Problem statement: When the string "includes" occurs in a line of the records, show that line.

Input data:
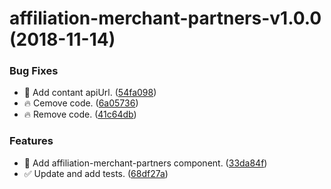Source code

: # affiliation-merchant-partners-v1.0.0 (2018-11-14)


### Bug Fixes

* :construction: Add contant apiUrl. ([54fa098](https://github.com/stone-payments/affiliation-web-components/commit/54fa098))
* :fire: Cemove code. ([6a05736](https://github.com/stone-payments/affiliation-web-components/commit/6a05736))
* :fire: Remove code. ([41c64db](https://github.com/stone-payments/affiliation-web-components/commit/41c64db))


### Features

* :construction: Add affiliation-merchant-partners component. ([33da84f](https://github.com/stone-payments/affiliation-web-components/commit/33da84f))
* :white_check_mark: Update and add tests. ([68df27a](https://github.com/stone-payments/affiliation-web-components/commit/68df27a))
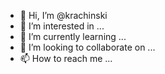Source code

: - 👋 Hi, I’m @krachinski
- 👀 I’m interested in ...
- 🌱 I’m currently learning ...
- 💞️ I’m looking to collaborate on ...
- 📫 How to reach me ...

<!---
krachinski/krachinski is a ✨ special ✨ repository because its `README.md` (this file) appears on your GitHub profile.
You can click the Preview link to take a look at your changes.
--->
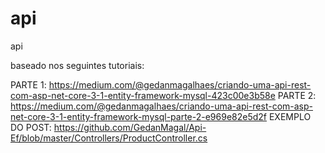 # api
api


baseado nos seguintes tutoriais:

PARTE 1: https://medium.com/@gedanmagalhaes/criando-uma-api-rest-com-asp-net-core-3-1-entity-framework-mysql-423c00e3b58e
PARTE 2: https://medium.com/@gedanmagalhaes/criando-uma-api-rest-com-asp-net-core-3-1-entity-framework-mysql-parte-2-e969e82e5d2f
EXEMPLO DO POST: https://github.com/GedanMagal/Api-Ef/blob/master/Controllers/ProductController.cs

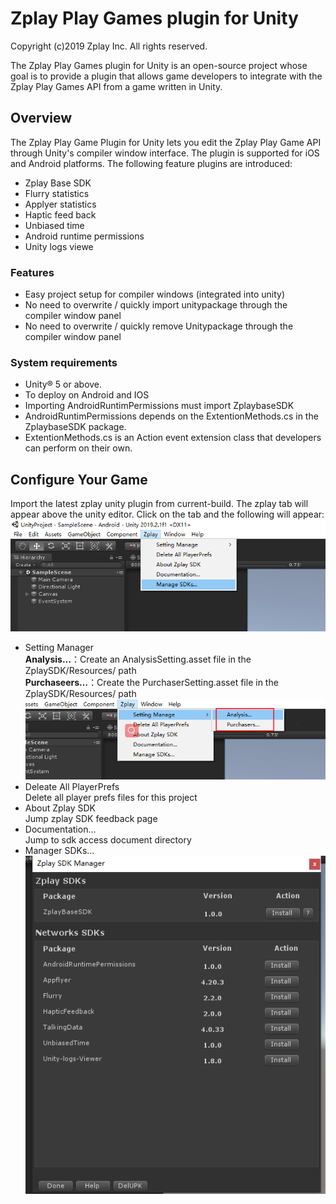 # Zplay Play Games plugin for Unity
Copyright (c)2019 Zplay Inc. All rights reserved.

The Zplay Play Games plugin for Unity is an open-source project whose goal is to provide a plugin that allows game developers to integrate with the Zplay Play Games API from a game written in Unity.

## Overview
The Zplay Play Game Plugin for Unity lets you edit the Zplay Play Game API through Unity's compiler window interface. The plugin is supported for iOS and Android platforms. The following feature plugins are introduced:
 
 * Zplay Base SDK        
 * Flurry statistics     
 * Applyer statistics     
 * Haptic feed back     
 * Unbiased time     
 * Android runtime permissions     
 * Unity logs viewe      
 
 ### Features 
 * Easy project setup for compiler windows (integrated into unity)     
 * No need to overwrite / quickly import unitypackage through the compiler window panel    
 * No need to overwrite / quickly remove Unitypackage through the compiler window panel    

### System requirements
* Unity® 5 or above.   
* To deploy on Android and IOS    
* Importing AndroidRuntimPermissions must import ZplaybaseSDK    
* AndroidRuntimPermissions depends on the ExtentionMethods.cs in the ZplaybaseSDK package.    
* ExtentionMethods.cs is an Action event extension class that developers can perform on their own.   
	
## Configure Your Game
Import the latest zplay unity plugin from current-build. The zplay tab will appear above the unity editor. Click on the tab and the following will appear:
![click Get Resources](source/docgen/Zplay.png "Show the resources data")

* Setting Manager  
__Analysis…__：Create an AnalysisSetting.asset file in the ZplaySDK/Resources/ path  
__Purchaseers…__：Create the PurchaserSetting.asset file in the ZplaySDK/Resources/ path  
![click Get Resources](source/docgen/SettingManager.png "Show the resources data")
* Deleate All PlayerPrefs  
Delete all player prefs files for this project  
* About Zplay SDK  
Jump zplay SDK feedback page  
* Documentation…   
Jump to sdk access document directory  
* Manager SDKs…  
![click Get Resources](source/docgen/ZplaySDKManagr.png "Show the resources data")








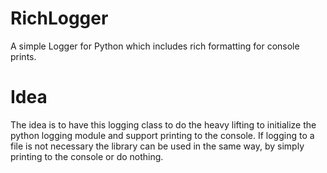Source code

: # RichLogger

A simple Logger for Python which includes rich formatting for console prints.

# Idea

The idea is to have this logging class to do the heavy lifting to initialize the python logging module and support printing to the console.
If logging to a file is not necessary the library can be used in the same way, by simply printing to the console or do nothing.

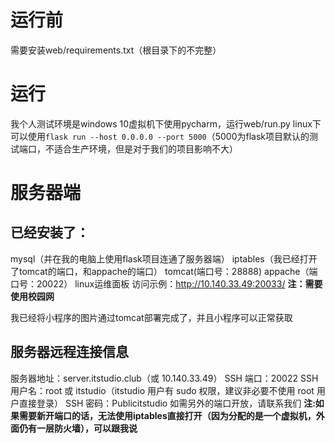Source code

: # 运行前
需要安装web/requirements.txt（根目录下的不完整）

# 运行
我个人测试环境是windows 10虚拟机下使用pycharm，运行web/run.py  linux下可以使用`flask run --host 0.0.0.0 --port 5000`（5000为flask项目默认的测试端口，不适合生产环境，但是对于我们的项目影响不大）


# 服务器端
## 已经安装了：
mysql（并在我的电脑上使用flask项目连通了服务器端）  iptables（我已经打开了tomcat的端口，和appache的端口）  tomcat(端口号：28888)  appache（端口号：20022）  linux运维面板  访问示例：http://10.140.33.49:20033/  **注：需要使用校园网**

我已经将小程序的图片通过tomcat部署完成了，并且小程序可以正常获取

## 服务器远程连接信息
服务器地址：server.itstudio.club（或 10.140.33.49）  SSH 端口：20022  SSH 用户名：root 或 itstudio（itstudio 用户有 sudo 权限，建议非必要不使用 root 用户直接登录）  SSH 密码：Publicitstudio   如需另外的端口开放，请联系我们  **注:如果需要新开端口的话，无法使用iptables直接打开（因为分配的是一个虚拟机，外面仍有一层防火墙），可以跟我说**
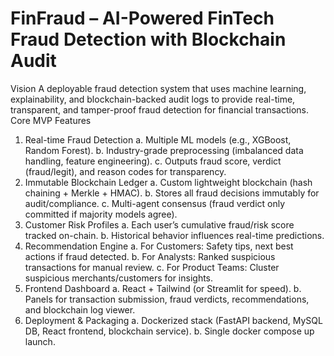 # FinFraud – AI-Powered FinTech Fraud Detection with Blockchain Audit
Vision
A deployable fraud detection system that uses machine learning, explainability, and blockchain-backed audit logs to provide real-time, transparent, and tamper-proof fraud detection for financial transactions.
Core MVP Features
  1. Real-time Fraud Detection
      a. Multiple ML models (e.g., XGBoost, Random Forest).
      b. Industry-grade preprocessing (imbalanced data handling, feature engineering).
      c. Outputs fraud score, verdict (fraud/legit), and reason codes for transparency.
  2. Immutable Blockchain Ledger
     a. Custom lightweight blockchain (hash chaining + Merkle + HMAC).
     b. Stores all fraud decisions immutably for audit/compliance.
     c. Multi-agent consensus (fraud verdict only committed if majority models agree).
  3. Customer Risk Profiles
     a. Each user’s cumulative fraud/risk score tracked on-chain.
     b. Historical behavior influences real-time predictions.
  4. Recommendation Engine
     a. For Customers: Safety tips, next best actions if fraud detected.
     b. For Analysts: Ranked suspicious transactions for manual review.
     c. For Product Teams: Cluster suspicious merchants/customers for insights.
  5. Frontend Dashboard
     a. React + Tailwind (or Streamlit for speed).
     b. Panels for transaction submission, fraud verdicts, recommendations, and blockchain log viewer.
  6. Deployment & Packaging
     a. Dockerized stack (FastAPI backend, MySQL DB, React frontend, blockchain service).
     b. Single docker compose up launch.

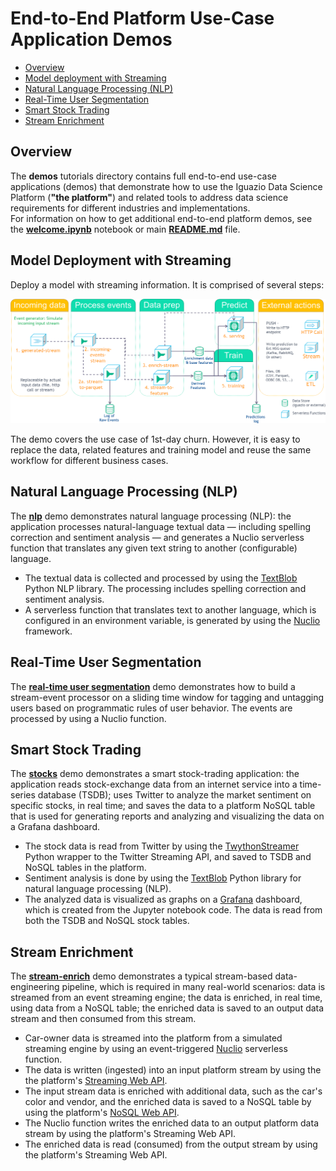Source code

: # End-to-End Platform Use-Case Application Demos

- [Overview](#overview)
- [Model deployment with Streaming](#model-deployment-with-streaming)
- [Natural Language Processing (NLP)](#nlp-demo)
- [Real-Time User Segmentation](#user-segmentation-demo)
- [Smart Stock Trading](#stocks-demo)
- [Stream Enrichment](#stream-enrich-demo)

<a id="overview"></a>
## Overview

The **demos** tutorials directory contains full end-to-end use-case applications (demos) that demonstrate how to use the Iguazio Data Science Platform (**"the platform"**) and related tools to address data science requirements for different industries and implementations.<br>
For information on how to get additional end-to-end platform demos, see the [**welcome.ipynb**](../welcome.ipynb#additional-demos) notebook or main [**README.md**](../README.md#additional-demos) file.

<a id="model-deployment-with-streaming"></a>
## Model Deployment with Streaming

Deploy a model with streaming information. It is comprised of several steps:

![Model deployment with streaming Real-time operational Pipeline](../assets/images/model-deployment-with-streaming.png)

The demo covers the use case of 1st-day churn. However, it is easy to replace the data, related features and training model and reuse the same workflow for different business cases.

<a id="nlp-demo"></a>
## Natural Language Processing (NLP)

The [**nlp**](nlp/nlp-example.ipynb) demo demonstrates natural language processing (NLP): the application processes natural-language textual data &mdash; including spelling correction and sentiment analysis &mdash; and generates a Nuclio serverless function that translates any given text string to another (configurable) language.

- The textual data is collected and processed by using the [TextBlob](https://textblob.readthedocs.io/) Python NLP library. The processing includes spelling correction and sentiment analysis.
- A serverless function that translates text to another language, which is configured in an environment variable, is generated by using the [Nuclio](https://nuclio.io/) framework.

<a id="user-segmentation-demo"></a>
## Real-Time User Segmentation

The [**real-time user segmentation**](slots-stream/real-time-user-segmentation.ipynb) demo demonstrates how to build a stream-event processor on a sliding time window for tagging and untagging users based on programmatic rules of user behavior.
The events are processed by using a Nuclio function.

<a id="stocks-demo"></a>
## Smart Stock Trading

The [**stocks**](stocks/01-gen-demo-data.ipynb) demo demonstrates a smart stock-trading application: 
the application reads stock-exchange data from an internet service into a time-series database (TSDB); uses Twitter to analyze the market sentiment on specific stocks, in real time; and saves the data to a platform NoSQL table that is used for generating reports and analyzing and visualizing the data on a Grafana dashboard.

- The stock data is read from Twitter by using the [TwythonStreamer](https://twython.readthedocs.io/en/latest/usage/streaming_api.html) Python wrapper to the Twitter Streaming API, and saved to TSDB and NoSQL tables in the platform.
- Sentiment analysis is done by using the [TextBlob](https://textblob.readthedocs.io/) Python library for natural language processing (NLP).
- The analyzed data is visualized as graphs on a [Grafana](https://grafana.com/grafana) dashboard, which is created from the Jupyter notebook code.
  The data is read from both the TSDB and NoSQL stock tables.

<a id="stream-enrich-demo"></a>
## Stream Enrichment

The [**stream-enrich**](stream-enrich/stream-enrich.ipynb) demo demonstrates a typical stream-based data-engineering pipeline, which is required in many real-world scenarios: data is streamed from an event streaming engine; the data is enriched, in real time, using data from a NoSQL table; the enriched data is saved to an output data stream and then consumed from this stream.

- Car-owner data is streamed into the platform from a simulated streaming engine by using an event-triggered [Nuclio](https://nuclio.io/) serverless function.
- The data is written (ingested) into an input platform stream by using the the platform's [Streaming Web API](https://www.iguazio.com/docs/latest-release/reference/api-reference/web-apis/streaming-web-api/).
- The input stream data is enriched with additional data, such as the car's color and vendor, and the enriched data is saved to a NoSQL table by using the platform's [NoSQL Web API](https://www.iguazio.com/docs/latest-release/reference/api-reference/web-apis/nosql-web-api/).
- The Nuclio function writes the enriched data to an output platform data stream by using the platform's Streaming Web API.
- The enriched data is read (consumed) from the output stream by using the platform's Streaming Web API.
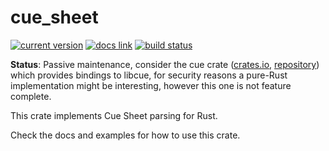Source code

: # cue_sheet
[![current version](https://meritbadge.herokuapp.com/cue_sheet)](https://crates.io/crates/cue_sheet)
[![docs link](https://docs.rs/cue_sheet/badge.svg)](https://docs.rs/cue_sheet/)
[![build status](https://travis-ci.org/leoschwarz/cue_sheet.svg?branch=master)](https://travis-ci.org/leoschwarz/cue_sheet)

**Status**: Passive maintenance, consider the cue crate ([crates.io](https://crates.io/crates/cue), [repository](https://github.com/mistydemeo/libcue.rs)) which provides bindings to libcue, for security reasons a pure-Rust implementation might be interesting, however this one is not feature complete.

This crate implements Cue Sheet parsing for Rust.

Check the docs and examples for how to use this crate.
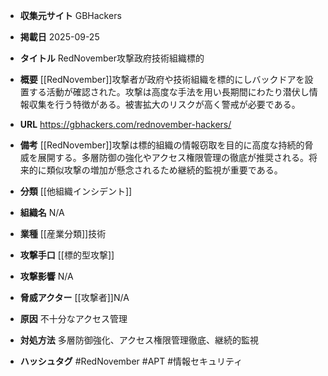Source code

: - **収集元サイト**
GBHackers

- **掲載日**
2025-09-25

- **タイトル**
RedNovember攻撃政府技術組織標的

- **概要**
[[RedNovember]]攻撃者が政府や技術組織を標的にしバックドアを設置する活動が確認された。攻撃は高度な手法を用い長期間にわたり潜伏し情報収集を行う特徴がある。被害拡大のリスクが高く警戒が必要である。

- **URL**
https://gbhackers.com/rednovember-hackers/

- **備考**
[[RedNovember]]攻撃は標的組織の情報窃取を目的に高度な持続的脅威を展開する。多層防御の強化やアクセス権限管理の徹底が推奨される。将来的に類似攻撃の増加が懸念されるため継続的監視が重要である。

- **分類**
[[他組織インシデント]]

- **組織名**
N/A

- **業種**
[[産業分類]]技術

- **攻撃手口**
[[標的型攻撃]]

- **攻撃影響**
N/A

- **脅威アクター**
[[攻撃者]]N/A

- **原因**
不十分なアクセス管理

- **対処方法**
多層防御強化、アクセス権限管理徹底、継続的監視

- **ハッシュタグ**
#RedNovember #APT #情報セキュリティ
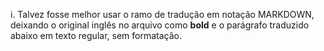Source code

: i.	Talvez fosse melhor usar o ramo de tradução em notação MARKDOWN, deixando o original inglês no arquivo como **bold** e o parágrafo traduzido abaixo em texto regular, sem formatação.
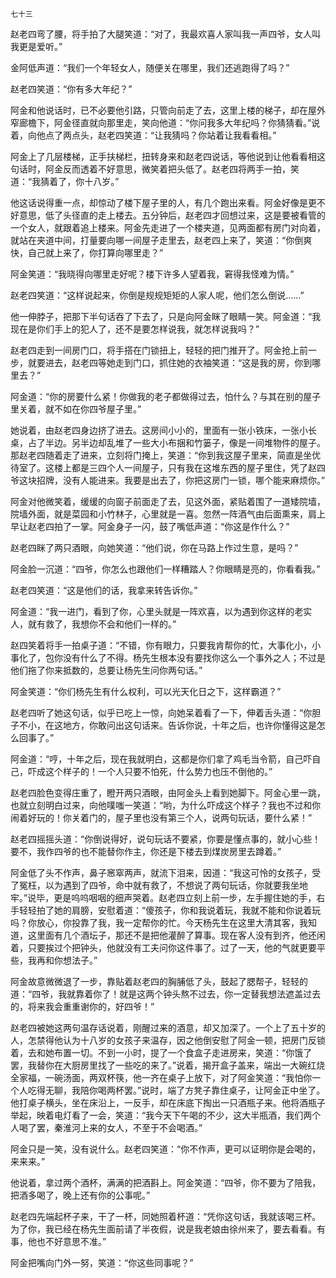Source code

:     七十三 

   赵老四弯了腰，将手拍了大腿笑道：“对了，我最欢喜人家叫我一声四爷，女人叫我更是爱听。”

   金阿低声道：“我们一个年轻女人，随便关在哪里，我们还逃跑得了吗？”

   赵老四笑道：“你有多大年纪？”

   阿金和他说话时，已不必要他引路，只管向前走了去，这里上楼的梯子，却在屋外窄廊檐下，阿金径直就向那里走，笑向他道：“你问我多大年纪吗？你猜猜看。”说着，向他点了两点头，赵老四笑道：“让我猜吗？你站着让我看看相。”

   阿金上了几层楼梯，正手扶梯栏，扭转身来和赵老四说话，等他说到让他看看相这句话时，阿金反而透着不好意思，微笑着把头低了。赵老四将两手一拍，笑道：“我猜着了，你十八岁。”

   他这话说得重一点，却惊动了楼下屋子里的人，有几个跑出来看。阿金好像是更不好意思，低了头径直的走上楼去。五分钟后，赵老四才回想过来，这是要被看管的一个女人，就跟着追上楼来。阿金先走进了一个楼夹道，见两面都有房门对向着，就站在夹道中间，打量要向哪一间屋子走里去，赵老四上来了，笑道：“你倒爽快，自己就上来了，你打算向哪里走？”

   阿金笑道：“我晓得向哪里走好呢？楼下许多人望着我，窘得我怪难为情。”

   赵老四笑道：“这样说起来，你倒是规规矩矩的人家人呢，他们怎么倒说……”

   他一伸脖子，把那下半句话吞了下去了，只是向阿金眯了眼睛一笑。阿金道：“我现在是你们手上的犯人了，还不是要怎样说我，就怎样说我吗？”

   赵老四走到一间房门口，将手搭在门锁扭上，轻轻的把门推开了。阿金抢上前一步，就要进去，赵老四等她走到门口，抓住她的衣袖笑道：“这是我的房，你到哪里去？”

   阿金道：“你的房要什么紧！你做我的老子都做得过去，怕什么？与其在别的屋子里关着，就不如在你四爷屋子里。”

   她说着，由赵老四身边挤了进去。这房间小小的，里面有一张小铁床，一张小长桌，占了半边。另半边却乱堆了一些大小布捆和竹篓子，像是一间堆物件的屋子。那赵老四随着走了进来，立刻将门掩上，笑道：“你到我这屋子里来，简直是坐优待室了。这楼上都是三四个人一间屋子，只有我在这堆东西的屋子里住，凭了赵四爷这块招牌，没有人能进来。我要是出去了，你把这房门一锁，哪个能来麻烦你。”

   阿金对他微笑着，缓缓的向窗子前面走了去，见这外面，紧贴着围了一道矮院墙，院墙外面，就是菜园和小竹林子，心里就是一喜。忽然一阵酒气由后面熏来，肩上早让赵老四拍了一掌。阿金身子一闪，鼓了嘴低声道：“你这是作什么？”

   赵老四眯了两只酒眼，向她笑道：“他们说，你在马路上作过生意，是吗？”

   阿金脸一沉道：“四爷，你怎么也跟他们一样糟踏人？你眼睛是亮的，你看看我。”

   赵老四笑道：“这是他们的话，我拿来转告诉你。”

   阿金道：“我一进门，看到了你，心里头就是一阵欢喜，以为遇到你这样的老实人，就有救了，我想你不会和他们一样的。”

   赵四笑着将手一拍桌子道：“不错，你有眼力，只要我肯帮你的忙，大事化小，小事化了，包你没有什么了不得。杨先生根本没有要找你这么一个事外之人；不过是他们拖了你来抵数的，总要让杨先生问你两句话。”

   阿金笑道：“你们杨先生有什么权利，可以光天化日之下，这样霸道？”

   赵老四听了她这句话，似乎已吃上一惊，向她呆着看了一下，伸着舌头道：“你胆子不小，在这地方，你敢问出这句话来。告诉你说，十年之后，也许你懂得这是怎么回事了。”

   阿金道：“哼，十年之后，现在我就明白，这都是你们拿了鸡毛当令箭，自己吓自己，吓成这个样子的！一个人只要不怕死，什么势力也压不倒他的。”

   赵老四脸色变得庄重了，瞪开两只酒眼，由阿金头上看到她脚下。阿金心里一跳，也就立刻明白过来，向他噗嗤一笑道：“哟，为什么吓成这个样子？我也不过和你闹着好玩的！你关着门的，屋子里也没有第三个人，说两句玩话，要什么紧！”

   赵老四摇摇头道：“你倒说得好，说句玩话不要紧，你要是懂点事的，就小心些！要不，我作四爷的也不能替你作主，你还是下楼去到煤炭房里去蹲着。”

   阿金低了头不作声，鼻子窸窣两声，就流下泪来，因道：“我这可怜的女孩子，受了冤枉，以为遇到了四爷，命中就有救了，不想说了两句玩话，你就要我坐地牢。”说毕，更是呜呜咽咽的细声哭着。赵老四立刻上前一步，左手握住她的手，右手轻轻拍了她的肩膀，安慰着道：“傻孩子，你和我说着玩，我就不能和你说着玩吗？你放心，你投靠了我，我一定帮你的忙。今天杨先生在这里大清其客，我知道，这里面有几个酒坛子，那还不是把他灌醉了算事。现在客人没有到齐，他还闲着，只要挨过个把钟头，他就没有工夫问你这件事了。过了一天，他的气就更要平些，我再和你想法子。”

   阿金故意微微退了一步，靠贴着赵老四的胸脯低了头，鼓起了腮帮子，轻轻的道：“四爷，我就靠着你了！就是这两个钟头熬不过去，你一定替我想法遮盖过去的，将来我会重重谢你的，好四爷！”

   赵老四被她这两句温存话说着，刚醒过来的酒意，却又加深了。一个上了五十岁的人，怎禁得他认为十八岁的女孩子来温存，因之他倒安慰了阿金一顿，把房门反锁着，去和她布置一切。不到一小时，提了一个食盒子走进房来，笑道：“你饿了罢，我替你在大厨房里找了一些吃的来了。”说着，揭开盒子盖来，端出一大碗红烧全家福，一碗汤面，两双杯筷，他一齐在桌子上放下，对了阿金笑道：“我怕你一个人吃得无聊，我陪你喝两杯罢。”说时，端了方凳子靠住桌子，让阿金正中坐了。他打桌子横头，坐在床沿上，一反手，却在床底下掏出一只酒瓶子来。他将酒瓶子举起，映着电灯看了一会，笑道：“我今天下午喝的不少，这大半瓶酒，我们两个人喝了罢，秦淮河上来的女人，不至于不会喝酒。”

   阿金只是一笑，没有说什么。赵老四笑道：“你不作声，更可以证明你是会喝的，来来来。”

   他说着，拿过两个酒杯，满满的把酒斟上。阿金笑道：“四爷，你不要为了陪我，把酒多喝了，晚上还有你的公事呢。”

   赵老四先端起杯子来，干了一杯，同她照着杯道：“凭你这句话，我就该喝三杯。为了你，我已经在杨先生面前请了半夜假，说是我老娘由徐州来了，要去看看。有事，他也不好意思不准。”

   阿金把嘴向门外一努，笑道：“你这些同事呢？”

Completed task:
A simple Logger for Python which includes rich formatting for console prints.
- The textual data is collected and processed by using the [TextBlob](https://textblob.readthedocs.io/) Python NLP library. The processing includes spelling correction and sentiment analysis.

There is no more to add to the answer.